February 26, 1990|From Associated Press

NASCAR handed out the biggest fine in stock car history Sunday night when Mark Martin's Ford Thunderbird was found to have an illegal engine part three hours after it won the Pontiac 400 at the Richmond (Va.) International Raceway.

The team was fined $40,000 and 46 points in the standings when a spacer between the carburetor and intake manifold was found to be a half-inch too tall. NASCAR rules limit the height of the spacer to two inches. Martin's was 2 1/2 inches.

"We don't know if it's an advantage or not," said Winston Cup Competition Director Dick Beaty. "The rule is to make sure the carburetor and air filter fit under the hood."

Martin was allowed to keep the victory, but will take home only $19,150 of his $59,150 earnings.

He left the raceway before learning his car had flunked technical inspection.

Martin had won the race when his crew changed just the right-side tires of his Ford Thunderbird with 15 laps left.

"There was four choices: two tires on the left, two tires on the right, four tires or stay out," Martin said. "The guys made the right choice."

Other challengers changed all four tires.

The move got Martin out of the pits first, and he pulled away from Dale Earnhardt over the final 15 laps to win the 400-lap event.
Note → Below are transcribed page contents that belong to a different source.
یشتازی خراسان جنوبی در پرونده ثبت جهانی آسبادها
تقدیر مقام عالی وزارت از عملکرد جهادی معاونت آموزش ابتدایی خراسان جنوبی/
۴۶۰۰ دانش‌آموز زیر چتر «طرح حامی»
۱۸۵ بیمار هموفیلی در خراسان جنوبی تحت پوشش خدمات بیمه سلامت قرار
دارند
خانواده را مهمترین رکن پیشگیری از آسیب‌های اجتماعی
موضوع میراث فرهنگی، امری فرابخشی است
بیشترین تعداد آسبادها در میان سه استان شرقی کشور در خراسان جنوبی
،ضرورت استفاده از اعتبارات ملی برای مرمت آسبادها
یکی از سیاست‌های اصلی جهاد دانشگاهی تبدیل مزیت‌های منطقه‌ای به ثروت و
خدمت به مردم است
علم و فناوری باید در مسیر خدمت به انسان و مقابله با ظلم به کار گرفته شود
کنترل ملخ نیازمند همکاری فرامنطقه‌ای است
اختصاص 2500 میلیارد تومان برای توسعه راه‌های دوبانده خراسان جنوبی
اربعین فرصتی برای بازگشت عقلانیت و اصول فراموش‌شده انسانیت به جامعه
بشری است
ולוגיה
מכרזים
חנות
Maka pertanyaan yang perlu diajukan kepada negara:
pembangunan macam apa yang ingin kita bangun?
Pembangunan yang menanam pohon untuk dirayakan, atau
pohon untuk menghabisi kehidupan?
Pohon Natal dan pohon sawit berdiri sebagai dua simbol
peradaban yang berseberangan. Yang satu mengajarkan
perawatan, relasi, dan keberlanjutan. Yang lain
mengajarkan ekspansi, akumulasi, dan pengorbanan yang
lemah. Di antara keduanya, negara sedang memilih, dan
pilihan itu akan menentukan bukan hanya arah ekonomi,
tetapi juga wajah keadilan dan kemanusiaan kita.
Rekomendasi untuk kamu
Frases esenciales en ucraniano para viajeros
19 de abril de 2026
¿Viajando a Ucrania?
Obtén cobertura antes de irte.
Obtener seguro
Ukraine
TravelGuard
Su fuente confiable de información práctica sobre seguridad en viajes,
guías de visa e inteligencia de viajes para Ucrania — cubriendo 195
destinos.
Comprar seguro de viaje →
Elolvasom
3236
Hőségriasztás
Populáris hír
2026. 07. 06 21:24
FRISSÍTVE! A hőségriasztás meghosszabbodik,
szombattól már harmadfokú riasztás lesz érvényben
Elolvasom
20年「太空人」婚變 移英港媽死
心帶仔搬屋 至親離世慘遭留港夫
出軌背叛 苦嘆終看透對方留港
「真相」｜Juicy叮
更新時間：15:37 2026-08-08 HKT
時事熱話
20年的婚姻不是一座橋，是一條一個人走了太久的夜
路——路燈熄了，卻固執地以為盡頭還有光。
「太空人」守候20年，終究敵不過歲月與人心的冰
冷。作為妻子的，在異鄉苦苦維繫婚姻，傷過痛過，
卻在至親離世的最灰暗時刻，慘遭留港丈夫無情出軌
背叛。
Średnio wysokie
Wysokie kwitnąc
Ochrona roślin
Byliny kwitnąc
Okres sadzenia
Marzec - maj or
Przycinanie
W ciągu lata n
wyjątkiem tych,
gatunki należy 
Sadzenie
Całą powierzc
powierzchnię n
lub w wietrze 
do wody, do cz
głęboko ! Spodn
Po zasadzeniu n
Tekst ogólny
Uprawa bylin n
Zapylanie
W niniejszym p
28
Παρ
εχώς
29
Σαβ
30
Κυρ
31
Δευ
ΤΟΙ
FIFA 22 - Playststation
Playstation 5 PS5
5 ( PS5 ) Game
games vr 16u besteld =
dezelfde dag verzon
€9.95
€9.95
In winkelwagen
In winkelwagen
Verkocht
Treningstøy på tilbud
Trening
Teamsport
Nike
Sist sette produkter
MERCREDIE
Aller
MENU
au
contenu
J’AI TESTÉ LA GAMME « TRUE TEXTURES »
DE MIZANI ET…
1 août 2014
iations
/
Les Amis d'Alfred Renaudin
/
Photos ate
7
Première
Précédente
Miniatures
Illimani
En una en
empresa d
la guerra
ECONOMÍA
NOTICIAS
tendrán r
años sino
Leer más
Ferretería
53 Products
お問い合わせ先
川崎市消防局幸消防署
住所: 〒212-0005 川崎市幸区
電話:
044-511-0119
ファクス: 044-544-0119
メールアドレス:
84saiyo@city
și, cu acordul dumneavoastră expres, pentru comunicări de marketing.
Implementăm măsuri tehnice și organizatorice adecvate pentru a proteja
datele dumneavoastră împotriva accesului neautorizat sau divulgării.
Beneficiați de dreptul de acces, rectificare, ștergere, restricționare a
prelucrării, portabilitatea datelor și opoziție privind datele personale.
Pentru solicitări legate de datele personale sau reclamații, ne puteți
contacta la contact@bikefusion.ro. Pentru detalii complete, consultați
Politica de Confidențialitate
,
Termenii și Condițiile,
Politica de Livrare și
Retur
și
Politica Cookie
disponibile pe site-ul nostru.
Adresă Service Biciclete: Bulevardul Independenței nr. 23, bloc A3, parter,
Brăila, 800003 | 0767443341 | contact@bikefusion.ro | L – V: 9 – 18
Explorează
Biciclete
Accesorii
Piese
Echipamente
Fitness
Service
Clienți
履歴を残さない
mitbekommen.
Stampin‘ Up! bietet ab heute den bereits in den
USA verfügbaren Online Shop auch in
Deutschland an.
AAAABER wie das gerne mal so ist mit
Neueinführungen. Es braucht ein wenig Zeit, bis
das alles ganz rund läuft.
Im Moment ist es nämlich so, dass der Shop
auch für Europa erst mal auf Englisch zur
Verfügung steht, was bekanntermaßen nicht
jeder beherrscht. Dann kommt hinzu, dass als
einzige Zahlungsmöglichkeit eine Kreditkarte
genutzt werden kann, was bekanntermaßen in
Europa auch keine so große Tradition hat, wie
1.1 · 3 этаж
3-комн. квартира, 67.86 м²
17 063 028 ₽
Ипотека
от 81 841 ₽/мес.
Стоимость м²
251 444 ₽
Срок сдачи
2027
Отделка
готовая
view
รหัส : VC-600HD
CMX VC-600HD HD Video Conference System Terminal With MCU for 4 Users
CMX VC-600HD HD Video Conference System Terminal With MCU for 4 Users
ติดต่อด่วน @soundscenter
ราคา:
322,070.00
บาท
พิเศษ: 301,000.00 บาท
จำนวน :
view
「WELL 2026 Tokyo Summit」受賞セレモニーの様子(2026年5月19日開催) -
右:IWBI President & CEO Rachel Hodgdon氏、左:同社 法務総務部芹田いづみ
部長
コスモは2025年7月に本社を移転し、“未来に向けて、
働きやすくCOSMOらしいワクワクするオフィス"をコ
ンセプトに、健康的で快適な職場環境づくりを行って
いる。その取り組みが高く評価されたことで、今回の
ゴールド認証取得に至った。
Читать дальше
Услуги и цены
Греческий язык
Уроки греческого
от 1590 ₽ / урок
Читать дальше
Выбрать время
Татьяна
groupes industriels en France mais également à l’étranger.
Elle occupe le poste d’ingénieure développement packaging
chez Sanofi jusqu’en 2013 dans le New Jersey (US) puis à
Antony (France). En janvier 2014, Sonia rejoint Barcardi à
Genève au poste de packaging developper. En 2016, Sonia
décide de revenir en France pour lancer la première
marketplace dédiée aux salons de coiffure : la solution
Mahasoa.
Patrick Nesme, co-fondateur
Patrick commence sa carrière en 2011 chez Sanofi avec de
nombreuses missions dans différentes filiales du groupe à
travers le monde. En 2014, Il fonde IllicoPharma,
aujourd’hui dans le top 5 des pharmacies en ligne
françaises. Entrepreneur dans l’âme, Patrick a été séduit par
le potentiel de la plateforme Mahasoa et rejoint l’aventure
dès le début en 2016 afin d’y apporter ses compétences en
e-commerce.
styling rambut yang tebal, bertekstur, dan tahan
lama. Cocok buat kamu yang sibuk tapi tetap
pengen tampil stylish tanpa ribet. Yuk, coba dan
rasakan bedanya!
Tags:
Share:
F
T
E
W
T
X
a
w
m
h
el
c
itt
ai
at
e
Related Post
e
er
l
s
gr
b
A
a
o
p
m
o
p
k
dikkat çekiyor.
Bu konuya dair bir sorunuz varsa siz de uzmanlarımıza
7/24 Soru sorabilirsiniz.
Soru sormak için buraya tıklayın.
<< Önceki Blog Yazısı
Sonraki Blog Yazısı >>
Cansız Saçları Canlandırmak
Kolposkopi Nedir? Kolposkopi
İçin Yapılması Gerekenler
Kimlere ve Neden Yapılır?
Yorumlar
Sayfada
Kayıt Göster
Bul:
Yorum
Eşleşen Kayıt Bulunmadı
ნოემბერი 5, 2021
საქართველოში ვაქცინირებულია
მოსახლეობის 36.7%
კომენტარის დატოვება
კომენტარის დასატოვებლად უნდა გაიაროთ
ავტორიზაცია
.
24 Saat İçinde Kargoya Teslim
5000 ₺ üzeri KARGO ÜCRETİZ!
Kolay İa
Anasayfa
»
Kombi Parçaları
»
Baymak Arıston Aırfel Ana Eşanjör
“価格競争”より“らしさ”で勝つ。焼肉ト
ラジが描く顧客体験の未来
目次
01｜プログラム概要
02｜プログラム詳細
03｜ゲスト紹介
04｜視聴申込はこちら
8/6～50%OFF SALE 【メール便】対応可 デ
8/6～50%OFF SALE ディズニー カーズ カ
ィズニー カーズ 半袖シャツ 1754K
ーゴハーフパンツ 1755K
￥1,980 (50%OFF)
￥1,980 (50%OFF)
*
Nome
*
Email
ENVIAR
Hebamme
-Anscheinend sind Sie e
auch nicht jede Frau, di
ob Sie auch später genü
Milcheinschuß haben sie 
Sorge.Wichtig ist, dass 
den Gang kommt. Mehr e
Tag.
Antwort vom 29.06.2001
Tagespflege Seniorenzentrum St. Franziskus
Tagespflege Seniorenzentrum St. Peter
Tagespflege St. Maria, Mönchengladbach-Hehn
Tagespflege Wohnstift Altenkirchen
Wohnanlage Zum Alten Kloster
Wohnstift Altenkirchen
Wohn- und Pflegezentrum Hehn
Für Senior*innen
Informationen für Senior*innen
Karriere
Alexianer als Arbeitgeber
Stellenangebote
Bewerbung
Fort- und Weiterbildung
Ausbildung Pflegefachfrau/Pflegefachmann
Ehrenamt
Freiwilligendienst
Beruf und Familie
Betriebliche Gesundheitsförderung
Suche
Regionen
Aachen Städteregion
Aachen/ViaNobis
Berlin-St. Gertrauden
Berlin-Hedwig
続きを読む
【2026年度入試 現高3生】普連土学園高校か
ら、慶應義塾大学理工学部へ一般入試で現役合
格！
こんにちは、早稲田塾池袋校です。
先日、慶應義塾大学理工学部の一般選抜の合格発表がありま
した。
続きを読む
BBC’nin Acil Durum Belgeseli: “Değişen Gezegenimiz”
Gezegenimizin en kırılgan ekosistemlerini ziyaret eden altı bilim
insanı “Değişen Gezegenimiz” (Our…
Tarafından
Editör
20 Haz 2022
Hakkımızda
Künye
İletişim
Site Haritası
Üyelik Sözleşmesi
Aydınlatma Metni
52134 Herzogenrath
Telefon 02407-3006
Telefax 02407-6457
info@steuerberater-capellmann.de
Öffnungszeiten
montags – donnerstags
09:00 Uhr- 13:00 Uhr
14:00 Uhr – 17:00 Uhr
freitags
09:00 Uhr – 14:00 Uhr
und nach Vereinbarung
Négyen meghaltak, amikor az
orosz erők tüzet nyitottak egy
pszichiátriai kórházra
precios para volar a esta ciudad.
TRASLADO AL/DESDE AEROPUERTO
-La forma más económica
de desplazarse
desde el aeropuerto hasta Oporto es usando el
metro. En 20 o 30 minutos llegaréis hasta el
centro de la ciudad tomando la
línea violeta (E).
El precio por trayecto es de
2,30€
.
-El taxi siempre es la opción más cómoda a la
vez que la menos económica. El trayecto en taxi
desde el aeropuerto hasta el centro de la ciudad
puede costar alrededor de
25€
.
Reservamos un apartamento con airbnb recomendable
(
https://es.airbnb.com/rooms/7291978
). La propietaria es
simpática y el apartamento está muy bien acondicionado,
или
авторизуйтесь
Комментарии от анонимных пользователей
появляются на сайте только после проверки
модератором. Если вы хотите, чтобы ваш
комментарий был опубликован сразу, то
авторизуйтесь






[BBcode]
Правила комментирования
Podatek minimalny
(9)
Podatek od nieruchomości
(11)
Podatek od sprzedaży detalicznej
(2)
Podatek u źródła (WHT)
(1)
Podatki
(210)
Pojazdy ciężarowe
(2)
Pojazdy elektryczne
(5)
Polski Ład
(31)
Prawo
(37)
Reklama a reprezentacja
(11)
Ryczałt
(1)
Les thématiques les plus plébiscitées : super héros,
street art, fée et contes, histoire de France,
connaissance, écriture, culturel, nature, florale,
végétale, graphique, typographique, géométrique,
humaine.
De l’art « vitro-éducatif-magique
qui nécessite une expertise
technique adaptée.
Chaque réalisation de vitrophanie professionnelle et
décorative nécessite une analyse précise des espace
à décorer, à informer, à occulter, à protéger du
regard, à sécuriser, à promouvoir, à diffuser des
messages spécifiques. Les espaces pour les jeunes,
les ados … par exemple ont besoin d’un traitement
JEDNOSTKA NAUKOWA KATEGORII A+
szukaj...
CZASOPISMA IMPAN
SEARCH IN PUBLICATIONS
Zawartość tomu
The biggest previous fine came in 1983, when Richard Petty was assessed $35,000 after his winning car at Charlotte, N.C., was found to have an oversized engine and illegal tires.

Geoff Brabham, Chip Robinson and Bob Earl combined to win the attrition-filled Miami Grand Prix, racing to a one-lap victory in a Nissan prototype.

Brabham and Robinson won at Miami for the second consecutive time, with Brabham, who started from the pole for the fourth straight year, winning on the downtown street circuit for the third time in four years.